* [ИСХОДНЫЙ ТЕКСТ]:
Пишу в большой спешке, мне еще много нужно было Тебе сказать, но у меня отнимают всю вторую половину дня сегодня и, возможно, еще несколько в ближайшее время. Можно поцеловать Твои прекрасные мокрые глаза?

Франц.

28.11.1912

Любимая, измочаленный, как дровосек, я все-таки отваживаюсь написать Тебе несколько строк, потому что должен. Вторую половину дня пришлось пожертвовать конторе, я не спал, а значит, и писать не могу, но как раз тогда-то, с обычным для него коварством, и подкатывает неодолимое желание писать. Побоку его! Придут ли лучшие времена? Фелиция, открой глаза и позволь мне заглянуть в них: если я увижу в них себя нынешнего, почему бы не увидеть и своего грядущего?

* [ПРЕДОСТАВЛЕННЫЕ ЗАПИСИ]:
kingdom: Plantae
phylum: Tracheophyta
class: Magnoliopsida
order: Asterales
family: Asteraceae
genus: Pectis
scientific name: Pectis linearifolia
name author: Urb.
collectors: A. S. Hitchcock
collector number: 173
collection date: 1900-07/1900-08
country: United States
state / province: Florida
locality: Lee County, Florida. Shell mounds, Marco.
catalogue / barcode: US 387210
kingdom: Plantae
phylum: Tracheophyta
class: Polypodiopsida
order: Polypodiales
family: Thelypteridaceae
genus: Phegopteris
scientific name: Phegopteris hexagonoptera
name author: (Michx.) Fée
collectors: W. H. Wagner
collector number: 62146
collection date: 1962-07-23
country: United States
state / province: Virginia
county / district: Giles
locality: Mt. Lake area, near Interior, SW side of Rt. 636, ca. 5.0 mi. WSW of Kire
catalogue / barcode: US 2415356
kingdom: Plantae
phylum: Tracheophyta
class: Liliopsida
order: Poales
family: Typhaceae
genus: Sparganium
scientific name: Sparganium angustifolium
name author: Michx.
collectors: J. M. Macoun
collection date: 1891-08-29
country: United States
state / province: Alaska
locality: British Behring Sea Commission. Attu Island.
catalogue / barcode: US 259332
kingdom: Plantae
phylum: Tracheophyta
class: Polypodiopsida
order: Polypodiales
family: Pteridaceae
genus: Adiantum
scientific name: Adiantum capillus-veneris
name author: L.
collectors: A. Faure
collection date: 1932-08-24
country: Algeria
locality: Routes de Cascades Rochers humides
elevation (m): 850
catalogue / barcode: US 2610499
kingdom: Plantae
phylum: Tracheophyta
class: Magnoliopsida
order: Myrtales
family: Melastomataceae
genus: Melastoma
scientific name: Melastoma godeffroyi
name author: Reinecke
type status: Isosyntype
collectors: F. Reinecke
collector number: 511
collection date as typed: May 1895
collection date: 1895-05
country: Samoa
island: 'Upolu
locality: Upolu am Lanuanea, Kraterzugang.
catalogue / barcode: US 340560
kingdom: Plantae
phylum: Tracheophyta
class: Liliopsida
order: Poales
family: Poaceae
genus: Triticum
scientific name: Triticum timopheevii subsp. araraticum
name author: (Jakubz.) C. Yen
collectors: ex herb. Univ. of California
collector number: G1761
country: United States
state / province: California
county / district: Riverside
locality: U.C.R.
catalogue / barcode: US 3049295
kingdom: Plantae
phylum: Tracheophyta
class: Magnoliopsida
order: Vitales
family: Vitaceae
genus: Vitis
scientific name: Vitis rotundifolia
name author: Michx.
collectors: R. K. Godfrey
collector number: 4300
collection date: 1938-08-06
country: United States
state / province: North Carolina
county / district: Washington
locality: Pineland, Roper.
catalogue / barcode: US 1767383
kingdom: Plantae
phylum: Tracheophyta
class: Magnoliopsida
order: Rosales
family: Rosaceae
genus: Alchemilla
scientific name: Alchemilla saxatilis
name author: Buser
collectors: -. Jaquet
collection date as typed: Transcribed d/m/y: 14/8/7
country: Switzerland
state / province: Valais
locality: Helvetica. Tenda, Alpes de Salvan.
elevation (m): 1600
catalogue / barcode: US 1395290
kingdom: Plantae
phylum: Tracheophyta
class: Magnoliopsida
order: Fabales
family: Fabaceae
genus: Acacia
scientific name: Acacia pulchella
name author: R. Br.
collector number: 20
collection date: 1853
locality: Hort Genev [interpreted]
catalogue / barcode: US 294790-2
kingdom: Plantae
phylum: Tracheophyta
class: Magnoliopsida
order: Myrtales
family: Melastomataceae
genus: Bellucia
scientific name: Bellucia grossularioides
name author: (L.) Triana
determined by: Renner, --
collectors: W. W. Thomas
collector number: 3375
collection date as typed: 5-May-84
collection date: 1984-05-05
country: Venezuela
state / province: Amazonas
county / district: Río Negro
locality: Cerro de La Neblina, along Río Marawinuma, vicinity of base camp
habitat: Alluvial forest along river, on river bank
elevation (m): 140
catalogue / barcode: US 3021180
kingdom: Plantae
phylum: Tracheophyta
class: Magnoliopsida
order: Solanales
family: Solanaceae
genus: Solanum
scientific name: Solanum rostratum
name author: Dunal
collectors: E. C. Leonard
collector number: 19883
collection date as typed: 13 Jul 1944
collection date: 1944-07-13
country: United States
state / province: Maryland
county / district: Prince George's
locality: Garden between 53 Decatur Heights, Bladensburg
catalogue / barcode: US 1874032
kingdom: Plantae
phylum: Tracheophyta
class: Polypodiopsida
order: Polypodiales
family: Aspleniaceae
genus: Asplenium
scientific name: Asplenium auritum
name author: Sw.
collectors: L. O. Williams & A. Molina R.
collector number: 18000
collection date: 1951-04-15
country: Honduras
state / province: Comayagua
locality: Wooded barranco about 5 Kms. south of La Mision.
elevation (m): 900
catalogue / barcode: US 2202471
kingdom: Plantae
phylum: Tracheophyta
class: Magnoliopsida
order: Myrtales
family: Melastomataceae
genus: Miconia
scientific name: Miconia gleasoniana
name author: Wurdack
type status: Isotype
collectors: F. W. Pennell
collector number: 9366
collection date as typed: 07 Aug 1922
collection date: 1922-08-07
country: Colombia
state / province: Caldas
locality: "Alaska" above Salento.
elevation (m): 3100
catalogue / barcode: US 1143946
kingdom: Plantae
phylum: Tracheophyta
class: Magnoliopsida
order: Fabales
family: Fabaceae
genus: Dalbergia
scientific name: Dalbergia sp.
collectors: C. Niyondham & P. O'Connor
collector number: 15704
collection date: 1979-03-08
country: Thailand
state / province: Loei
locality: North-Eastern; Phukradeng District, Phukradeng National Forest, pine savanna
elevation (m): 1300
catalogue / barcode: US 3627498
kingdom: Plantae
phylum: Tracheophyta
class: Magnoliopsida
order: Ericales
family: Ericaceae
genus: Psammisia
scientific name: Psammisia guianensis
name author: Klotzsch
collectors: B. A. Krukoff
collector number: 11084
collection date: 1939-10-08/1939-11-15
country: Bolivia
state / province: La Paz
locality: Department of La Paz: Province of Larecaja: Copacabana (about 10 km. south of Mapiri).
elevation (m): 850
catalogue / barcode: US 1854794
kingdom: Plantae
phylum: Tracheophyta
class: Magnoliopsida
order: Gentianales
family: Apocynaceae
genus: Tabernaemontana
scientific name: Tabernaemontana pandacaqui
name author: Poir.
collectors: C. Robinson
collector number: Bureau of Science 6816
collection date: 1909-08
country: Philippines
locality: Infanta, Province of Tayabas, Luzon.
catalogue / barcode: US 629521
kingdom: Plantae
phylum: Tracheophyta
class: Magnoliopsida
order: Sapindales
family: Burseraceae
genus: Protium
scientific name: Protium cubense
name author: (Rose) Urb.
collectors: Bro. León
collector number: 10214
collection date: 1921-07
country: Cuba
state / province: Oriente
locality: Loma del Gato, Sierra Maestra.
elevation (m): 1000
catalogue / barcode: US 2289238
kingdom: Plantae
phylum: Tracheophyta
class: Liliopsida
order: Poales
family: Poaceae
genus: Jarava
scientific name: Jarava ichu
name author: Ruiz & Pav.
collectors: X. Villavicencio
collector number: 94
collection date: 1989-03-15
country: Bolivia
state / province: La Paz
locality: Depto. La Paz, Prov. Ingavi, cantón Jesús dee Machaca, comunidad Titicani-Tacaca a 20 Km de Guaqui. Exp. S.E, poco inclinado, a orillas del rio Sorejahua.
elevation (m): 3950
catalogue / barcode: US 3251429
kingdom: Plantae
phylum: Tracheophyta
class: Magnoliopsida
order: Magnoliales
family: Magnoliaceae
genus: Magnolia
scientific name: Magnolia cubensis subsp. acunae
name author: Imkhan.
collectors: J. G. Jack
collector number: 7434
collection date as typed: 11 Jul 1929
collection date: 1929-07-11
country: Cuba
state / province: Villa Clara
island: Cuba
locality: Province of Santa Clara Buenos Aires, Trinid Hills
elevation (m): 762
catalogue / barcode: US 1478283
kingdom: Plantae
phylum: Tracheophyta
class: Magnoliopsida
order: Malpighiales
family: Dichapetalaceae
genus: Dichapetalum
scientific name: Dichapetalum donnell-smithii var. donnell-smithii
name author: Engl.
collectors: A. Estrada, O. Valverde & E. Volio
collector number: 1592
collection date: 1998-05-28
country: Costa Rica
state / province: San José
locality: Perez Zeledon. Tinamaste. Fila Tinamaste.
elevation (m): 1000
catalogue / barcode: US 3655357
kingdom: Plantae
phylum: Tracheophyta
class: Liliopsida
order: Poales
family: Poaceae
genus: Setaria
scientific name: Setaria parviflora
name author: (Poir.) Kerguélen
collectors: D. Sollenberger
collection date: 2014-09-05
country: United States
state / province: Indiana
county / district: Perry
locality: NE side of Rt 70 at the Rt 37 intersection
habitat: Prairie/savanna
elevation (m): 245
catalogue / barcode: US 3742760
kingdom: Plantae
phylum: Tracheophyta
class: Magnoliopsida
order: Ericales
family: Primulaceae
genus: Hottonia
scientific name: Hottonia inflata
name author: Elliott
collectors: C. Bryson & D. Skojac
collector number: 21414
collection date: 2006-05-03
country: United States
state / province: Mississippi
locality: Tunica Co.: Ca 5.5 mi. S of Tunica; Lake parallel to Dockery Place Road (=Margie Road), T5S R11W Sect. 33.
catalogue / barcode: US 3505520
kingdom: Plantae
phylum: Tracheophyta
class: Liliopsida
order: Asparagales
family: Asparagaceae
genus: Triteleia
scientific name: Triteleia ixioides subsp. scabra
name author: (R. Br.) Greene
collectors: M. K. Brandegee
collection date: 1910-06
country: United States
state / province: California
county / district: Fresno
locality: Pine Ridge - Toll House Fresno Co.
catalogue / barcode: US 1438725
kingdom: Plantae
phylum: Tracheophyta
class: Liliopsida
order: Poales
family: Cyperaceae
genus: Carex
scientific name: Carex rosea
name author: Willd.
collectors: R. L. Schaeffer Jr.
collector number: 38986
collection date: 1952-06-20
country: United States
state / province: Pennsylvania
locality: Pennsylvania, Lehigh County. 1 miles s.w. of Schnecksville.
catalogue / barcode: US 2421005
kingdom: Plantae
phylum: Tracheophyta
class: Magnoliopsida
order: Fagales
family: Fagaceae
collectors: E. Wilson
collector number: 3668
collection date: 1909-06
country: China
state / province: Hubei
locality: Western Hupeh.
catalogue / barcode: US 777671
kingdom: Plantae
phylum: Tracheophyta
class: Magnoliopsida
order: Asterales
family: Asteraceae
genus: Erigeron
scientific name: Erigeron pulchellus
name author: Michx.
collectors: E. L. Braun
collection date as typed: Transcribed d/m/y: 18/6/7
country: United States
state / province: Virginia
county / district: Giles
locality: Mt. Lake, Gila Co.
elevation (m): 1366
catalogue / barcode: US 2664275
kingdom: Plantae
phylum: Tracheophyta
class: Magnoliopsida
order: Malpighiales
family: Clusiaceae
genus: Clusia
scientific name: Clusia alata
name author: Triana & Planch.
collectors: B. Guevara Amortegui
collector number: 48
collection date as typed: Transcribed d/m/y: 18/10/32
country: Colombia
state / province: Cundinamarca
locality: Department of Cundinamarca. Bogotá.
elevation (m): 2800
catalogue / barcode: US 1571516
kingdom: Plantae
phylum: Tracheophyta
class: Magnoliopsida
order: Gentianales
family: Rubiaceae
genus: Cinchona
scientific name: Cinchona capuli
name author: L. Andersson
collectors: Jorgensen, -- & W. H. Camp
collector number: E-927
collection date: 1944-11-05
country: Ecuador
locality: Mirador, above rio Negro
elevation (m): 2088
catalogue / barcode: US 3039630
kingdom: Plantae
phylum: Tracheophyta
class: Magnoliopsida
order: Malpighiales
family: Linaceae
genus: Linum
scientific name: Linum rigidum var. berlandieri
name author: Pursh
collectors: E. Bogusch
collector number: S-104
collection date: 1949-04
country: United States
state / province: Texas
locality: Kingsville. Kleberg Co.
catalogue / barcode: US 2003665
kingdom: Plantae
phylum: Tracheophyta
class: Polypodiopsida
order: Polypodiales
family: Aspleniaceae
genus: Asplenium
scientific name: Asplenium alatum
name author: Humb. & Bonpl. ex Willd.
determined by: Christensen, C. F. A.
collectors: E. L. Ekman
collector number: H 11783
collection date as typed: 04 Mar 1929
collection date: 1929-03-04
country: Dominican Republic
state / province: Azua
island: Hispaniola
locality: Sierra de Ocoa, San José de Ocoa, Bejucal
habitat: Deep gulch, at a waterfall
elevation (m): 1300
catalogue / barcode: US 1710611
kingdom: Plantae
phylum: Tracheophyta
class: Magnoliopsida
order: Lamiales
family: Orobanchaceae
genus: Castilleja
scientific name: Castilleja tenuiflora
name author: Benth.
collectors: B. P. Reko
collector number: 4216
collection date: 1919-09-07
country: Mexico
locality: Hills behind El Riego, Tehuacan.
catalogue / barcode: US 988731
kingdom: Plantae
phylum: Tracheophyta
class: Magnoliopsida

* [ВОПРОСЫ]:
1. С кем сравнивает себя пишущий письмо, говоря о своей усталости?
2. Скопируйте дословно фрагмент письма, начиная со слов «Пишу в большой» и заканчивая словами «прекрасные мокрые глаза?».

* [ОТВЕТЫ ПО ЗАДАНИЯМ]:
1. С дровосеком.

2.
Пишу в большой спешке, мне еще много нужно было Тебе сказать, но у меня отнимают всю вторую половину дня сегодня и, возможно, еще несколько в ближайшее время. Можно поцеловать Твои прекрасные мокрые глаза?